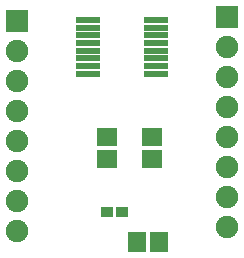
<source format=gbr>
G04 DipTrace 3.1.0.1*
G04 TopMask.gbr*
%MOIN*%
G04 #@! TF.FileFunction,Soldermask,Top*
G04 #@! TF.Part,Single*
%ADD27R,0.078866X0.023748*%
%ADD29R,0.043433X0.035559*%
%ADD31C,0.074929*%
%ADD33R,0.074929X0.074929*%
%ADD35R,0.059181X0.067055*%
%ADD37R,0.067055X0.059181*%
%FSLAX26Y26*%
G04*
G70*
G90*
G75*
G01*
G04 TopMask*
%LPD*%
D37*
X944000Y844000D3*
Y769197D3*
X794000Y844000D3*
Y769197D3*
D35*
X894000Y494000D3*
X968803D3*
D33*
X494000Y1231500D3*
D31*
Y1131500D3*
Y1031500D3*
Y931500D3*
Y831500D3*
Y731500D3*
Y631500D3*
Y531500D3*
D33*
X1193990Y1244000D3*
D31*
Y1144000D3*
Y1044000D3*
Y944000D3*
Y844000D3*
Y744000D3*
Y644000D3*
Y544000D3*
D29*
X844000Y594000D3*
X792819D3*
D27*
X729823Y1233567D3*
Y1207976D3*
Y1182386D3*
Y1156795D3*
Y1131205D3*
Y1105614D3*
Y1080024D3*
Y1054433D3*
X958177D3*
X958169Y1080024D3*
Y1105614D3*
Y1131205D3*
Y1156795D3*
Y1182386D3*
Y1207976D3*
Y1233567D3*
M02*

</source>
+++
- [TASK INSTRUCTIONS]:
Since the copy must exclude the pictures, transcribe only the text of the records, word for word.

- [ANSWER SPACE]:
<source format=gbr>
G04 DipTrace 3.1.0.1*
G04 TopMask.gbr*
%MOIN*%
G04 #@! TF.FileFunction,Soldermask,Top*
G04 #@! TF.Part,Single*
%ADD27R,0.078866X0.023748*%
%ADD29R,0.043433X0.035559*%
%ADD31C,0.074929*%
%ADD33R,0.074929X0.074929*%
%ADD35R,0.059181X0.067055*%
%ADD37R,0.067055X0.059181*%
%FSLAX26Y26*%
G04*
G70*
G90*
G75*
G01*
G04 TopMask*
%LPD*%
D37*
X944000Y844000D3*
Y769197D3*
X794000Y844000D3*
Y769197D3*
D35*
X894000Y494000D3*
X968803D3*
D33*
X494000Y1231500D3*
D31*
Y1131500D3*
Y1031500D3*
Y931500D3*
Y831500D3*
Y731500D3*
Y631500D3*
Y531500D3*
D33*
X1193990Y1244000D3*
D31*
Y1144000D3*
Y1044000D3*
Y944000D3*
Y844000D3*
Y744000D3*
Y644000D3*
Y544000D3*
D29*
X844000Y594000D3*
X792819D3*
D27*
X729823Y1233567D3*
Y1207976D3*
Y1182386D3*
Y1156795D3*
Y1131205D3*
Y1105614D3*
Y1080024D3*
Y1054433D3*
X958177D3*
X958169Y1080024D3*
Y1105614D3*
Y1131205D3*
Y1156795D3*
Y1182386D3*
Y1207976D3*
Y1233567D3*
M02*

</source>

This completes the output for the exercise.